Fannie Mae duo rebuked

Investigator of scandal points to former finance chief, controller

Published: Friday, Feb. 24 2006 12:00 a.m. MST

WASHINGTON — An extensive investigation of embattled Fannie Mae points to its former finance chief and controller as mainly responsible for the accounting failures at the mortgage giant now struggling to emerge from an $11 billion scandal, said a report released Thursday.

The report by a team of investigators led by former Sen. Warren Rudman of New Hampshire also found that former chairman and CEO Franklin Raines, while not sharing direct responsibility, contributed to a culture of arrogance at the government-sponsored company.

The report comes about 17 months after the revelation that federal regulators had discovered violations of accounting rules and earnings manipulation by the company to meet Wall Street targets.

The board of Fannie Mae, which finances one of every five home-mortgage loans in the United States, hired Rudman as independent counsel to launch an investigation at the time of the stunning disclosures in September 2004.

Fannie Mae executives — especially former chief financial officer Timothy Howard — gave the board incomplete and sometimes misleading information regarding the company's accounting and finances, the report found.

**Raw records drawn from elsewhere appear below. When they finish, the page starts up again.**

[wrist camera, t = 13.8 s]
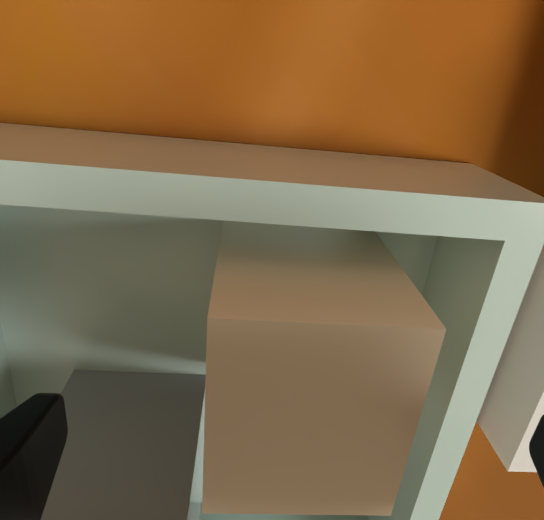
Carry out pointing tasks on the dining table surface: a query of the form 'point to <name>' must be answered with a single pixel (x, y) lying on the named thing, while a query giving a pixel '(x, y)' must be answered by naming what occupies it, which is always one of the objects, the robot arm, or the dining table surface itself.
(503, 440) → the parts tray
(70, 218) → the dish
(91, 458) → the tall grey box
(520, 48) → the dining table surface
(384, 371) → the sand brown box
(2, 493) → the robot arm
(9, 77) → the dining table surface
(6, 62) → the dining table surface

Howard and longtime CEO Raines were ousted by the board in December 2004.

The report also concluded that Howard and former controller Leanne Spencer, who resigned last year, "were primarily responsible" for the flawed accounting practices in their overzealous drive to have the company show smooth earnings growth and meet Wall Street analysts' expectations.

The highly critical September 2004 report by the regulators also singled out Howard, saying he "failed to provide adequate oversight" — a charge he has denied.

As for Raines, who was one of the most influential and politically savvy figures in Washington, the Rudman investigation did not find that he knew that Fannie Mae's accounting practices violated rules.

"We did find, however, that Raines contributed to a culture that improperly stressed stable earnings growth and that . . . he was ultimately responsible for the failures that occurred on his watch," the report says.

A 1998 instance in which Fannie Mae was said to have improperly put off accounting for $200 million in expenses to future periods so top executives could collect $27 million in bonuses — previously made public — was affirmed by Rudman's inquiry. Documents cited in the report show top-level management was focused in 1998 on the $200 million "catch-up" and meeting earnings targets that would trigger the payment of full bonuses.